_Questions to answer_
1) In the forum thread on Uber driver insurance below, set down everything from "They grey seems" down to "(Mar 7, 2015)".
2) In the forum thread on Uber driver insurance below, which states is metro-mile said to be limited to?

I'm going to keep bumping this until I get banned. Someone has to have some opinion or at least a poll response to offer. Seriously, even the veteran users who routinely post dozens of times a day haven't bothered to even offer a poll response? What gives?!


----------



## Lidman (Nov 13, 2014)

Well except for metro-mile (which is limited to the west coast states) their are still a lot of grey areas. As DriverJ pointed out on posts, grey areas usually mean no coverage. I think it is still being hashed out by uber and the insurance companies. I think the best advice I've heard is that if you start driving for uber/lyft etc, ask your insurance carrier if they will except that.


----------



## Lidman (Nov 13, 2014)

They grey seems to be, if uber covers you while you have a pax in the or signed into uber, does your personal insurance still cover you when the app is not on. From what I've heard in most cases they'll drop you.


----------



## Praxeology (Mar 7, 2015)

Lidman said:


> Well except for metro-mile (which is limited to the west coast states) their are still a lot of grey areas. As DriverJ pointed out on posts, grey areas usually mean no coverage. I think it is still being hashed out by uber and the insurance companies. I think the best advice I've heard is that if you start driving for uber/lyft etc, ask your insurance carrier if they will except that.


That still proffers no explanation for why people won't freaking respond to a poll. If they don't want to comment, that's fine, I understand, but nearly complete radio silence on an issue which is of serious importance for Uber drivers? What gives? There are two responses to the poll, one of which I am pretty sure is mine. Why didn't you respond? Why won't ANYONE respond?

_Dataset extract_

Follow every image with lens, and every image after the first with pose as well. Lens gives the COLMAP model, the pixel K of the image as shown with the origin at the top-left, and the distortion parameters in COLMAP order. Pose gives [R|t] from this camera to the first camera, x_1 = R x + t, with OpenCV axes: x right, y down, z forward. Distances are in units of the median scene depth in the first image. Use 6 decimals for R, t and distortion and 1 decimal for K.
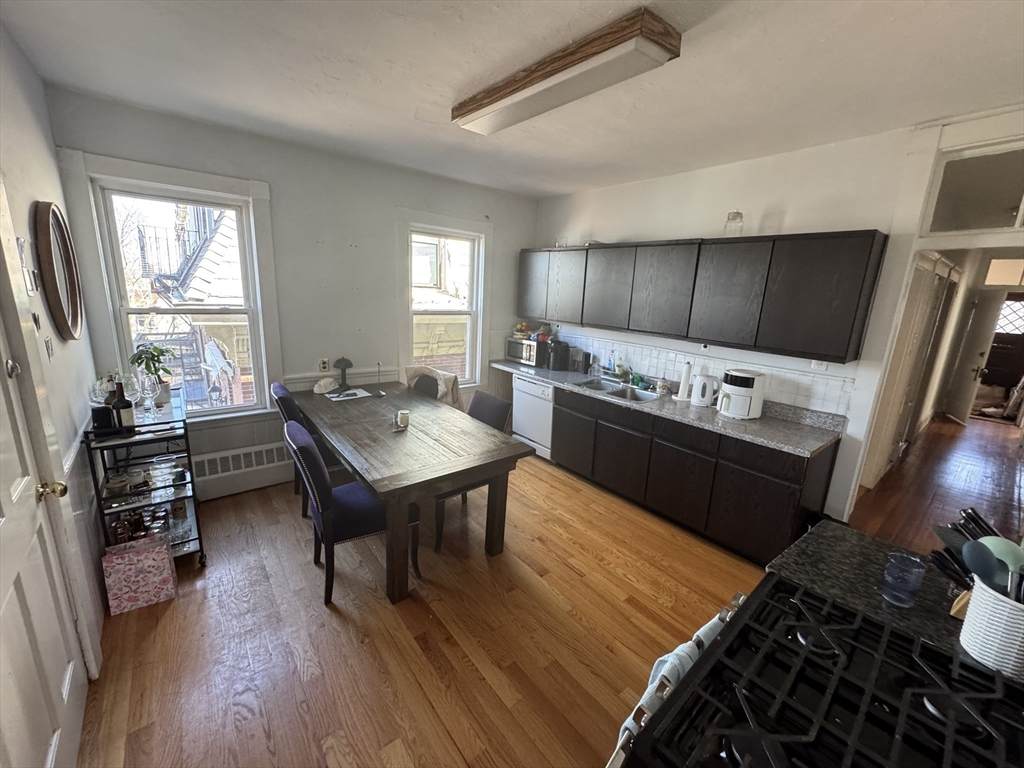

_Results by task_
1)
They grey seems to be, if uber covers you while you have a pax in the or signed into uber, does your personal insurance still cover you when the app is not on. From what I've heard in most cases they'll drop you.


----------



## Praxeology (Mar 7, 2015)

2) The west coast states.